I was fortunate to get a copy of this album for free and listening to it was like experiencing life in reverse, something akin to Marty McFly going back in time or something from H.G. Wells’ The Time Machine. Why? I’d already enjoyed their second album, In Your Own Time, released in 2010, which quickly became one of my favourite records of the last few years and was now taking steps backwards in the life of the Great St. Louis. The question was, how would their first album match up given my feelings towards IYOT?
At first, I thought that the album was more a collection of half-a-dozen good songs with some filler to pad it out. However, on repeated listens, as with the second album, I realised that I was listening to a band who really knew what they were doing. What becomes apparent is that there is no filler on his record and that the songs really do stand out on their own, as opposed to being there just for the sake of it.

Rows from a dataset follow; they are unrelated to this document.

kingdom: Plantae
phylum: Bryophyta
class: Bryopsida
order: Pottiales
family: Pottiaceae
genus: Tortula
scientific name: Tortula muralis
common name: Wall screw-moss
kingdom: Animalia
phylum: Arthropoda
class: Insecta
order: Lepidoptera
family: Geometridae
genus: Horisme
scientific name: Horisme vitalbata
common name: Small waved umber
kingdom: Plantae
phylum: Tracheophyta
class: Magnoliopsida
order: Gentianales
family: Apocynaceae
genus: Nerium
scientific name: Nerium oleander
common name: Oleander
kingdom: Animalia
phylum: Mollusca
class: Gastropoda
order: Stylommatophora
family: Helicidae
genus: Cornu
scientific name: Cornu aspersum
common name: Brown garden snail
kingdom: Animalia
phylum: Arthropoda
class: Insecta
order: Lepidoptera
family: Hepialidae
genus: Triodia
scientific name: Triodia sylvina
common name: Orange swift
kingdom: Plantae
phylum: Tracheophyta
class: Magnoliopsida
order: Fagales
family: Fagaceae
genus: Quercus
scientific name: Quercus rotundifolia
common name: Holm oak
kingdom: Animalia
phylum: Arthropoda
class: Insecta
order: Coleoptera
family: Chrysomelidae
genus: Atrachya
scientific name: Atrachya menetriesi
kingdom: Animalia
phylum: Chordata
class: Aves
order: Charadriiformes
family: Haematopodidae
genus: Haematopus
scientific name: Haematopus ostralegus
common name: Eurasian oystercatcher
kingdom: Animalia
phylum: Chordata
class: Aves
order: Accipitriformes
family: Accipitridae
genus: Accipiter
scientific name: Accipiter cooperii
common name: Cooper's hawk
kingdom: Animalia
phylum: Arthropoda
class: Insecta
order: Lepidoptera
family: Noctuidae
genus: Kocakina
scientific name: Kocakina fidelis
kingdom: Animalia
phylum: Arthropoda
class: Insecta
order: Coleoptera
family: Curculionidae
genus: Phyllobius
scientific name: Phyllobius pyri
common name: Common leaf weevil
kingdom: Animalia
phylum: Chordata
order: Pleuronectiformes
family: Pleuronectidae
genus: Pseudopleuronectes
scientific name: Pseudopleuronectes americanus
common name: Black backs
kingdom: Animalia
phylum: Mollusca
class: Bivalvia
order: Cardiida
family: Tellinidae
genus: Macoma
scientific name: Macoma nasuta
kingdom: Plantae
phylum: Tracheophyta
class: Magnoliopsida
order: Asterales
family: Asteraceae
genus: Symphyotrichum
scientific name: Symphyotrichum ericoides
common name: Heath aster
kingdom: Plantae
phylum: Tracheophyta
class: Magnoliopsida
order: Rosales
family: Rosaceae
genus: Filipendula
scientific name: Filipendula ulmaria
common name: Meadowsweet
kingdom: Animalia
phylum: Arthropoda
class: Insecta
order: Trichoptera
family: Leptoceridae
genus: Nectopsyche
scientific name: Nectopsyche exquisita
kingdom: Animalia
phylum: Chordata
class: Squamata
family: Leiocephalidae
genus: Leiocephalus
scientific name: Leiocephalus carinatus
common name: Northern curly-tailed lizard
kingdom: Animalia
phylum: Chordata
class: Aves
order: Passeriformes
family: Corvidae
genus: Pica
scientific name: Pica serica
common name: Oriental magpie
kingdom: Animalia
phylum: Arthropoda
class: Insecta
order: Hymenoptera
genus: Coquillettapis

A recent live bootleg of the Great St. Louis shows that five tracks from the first album are being included in the set performed by this band and it’s no surprise that these five songs are the clear high-points of this album. Also, what’s interesting is that these songs are together within the album, whereas many bands put a couple of their better songs upfront--that does not seem to be the case here.
Check out the following tracks when you listen to the album and you will see why they are still included in the live set:
“Summer” has some great sing-along parts that show the strengths of the Great St. Louis in that they play songs that they all can get involved in when they reach the live setting. Now, that can be also said with “Robbie Jones,” a punked-up folk style song, with some Stiff Little Fingers sounding elements to it. “Sink” is apparently a drinking song and is the shortest song on the album--perhaps they were too busy wanting to get some drinks in! The next is the title track to the album and is even more SLF-orientated in its opening, and then comes “One Day,” the penultimate track on the album that just continues the GSL approach of writing some excellent tunes.
These tracks, although the ones that stick out as the better ones, should not detract from what is a very good album and obviously, to me, a stepping stone to what was to follow on with the release of In Your Own Time. I look at it in the same way I view Stiff Little Fingers, my favourite band of all time: I became a fan through Nobody’s Heroes and then moved on to Inflammable Material. I still prefer the second album, perhaps my favourite record of all time, but on hearing their first release it held a special place in my heart/mind (as well as having the inflammable material "logo" tattooed on my leg) but just could never match up to Nobody’s Heroes. So will the Great St. Louis follow in the footsteps of Stiff Little Fingers and become a firm favourite of mine? Well, they are doing their damndest to do so.